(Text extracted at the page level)
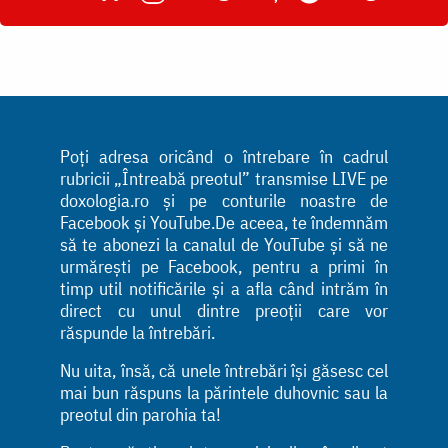
Poți adresa oricând o întrebare în cadrul
rubricii „Întreabă preotul” transmise LIVE pe
doxologia.ro și pe conturile noastre de
Facebook și YouTube.De aceea, te îndemnăm
să te abonezi la canalul de YouTube și să ne
urmărești pe Facebook, pentru a primi în
timp util notificările și a afla când intrăm în
direct cu unul dintre preoții care vor
răspunde la întrebări.
Nu uita, însă, că unele întrebări își găsesc cel
mai bun răspuns la părintele duhovnic sau la
preotul din parohia ta!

- [Requirement]: Retype the lines above verbatim, from the first to the last, and omit the pictures from your answer.

- [Exercise response]:
Poți adresa oricând o întrebare în cadrul
rubricii „Întreabă preotul” transmise LIVE pe
doxologia.ro și pe conturile noastre de
Facebook și YouTube.De aceea, te îndemnăm
să te abonezi la canalul de YouTube și să ne
urmărești pe Facebook, pentru a primi în
timp util notificările și a afla când intrăm în
direct cu unul dintre preoții care vor
răspunde la întrebări.
Nu uita, însă, că unele întrebări își găsesc cel
mai bun răspuns la părintele duhovnic sau la
preotul din parohia ta!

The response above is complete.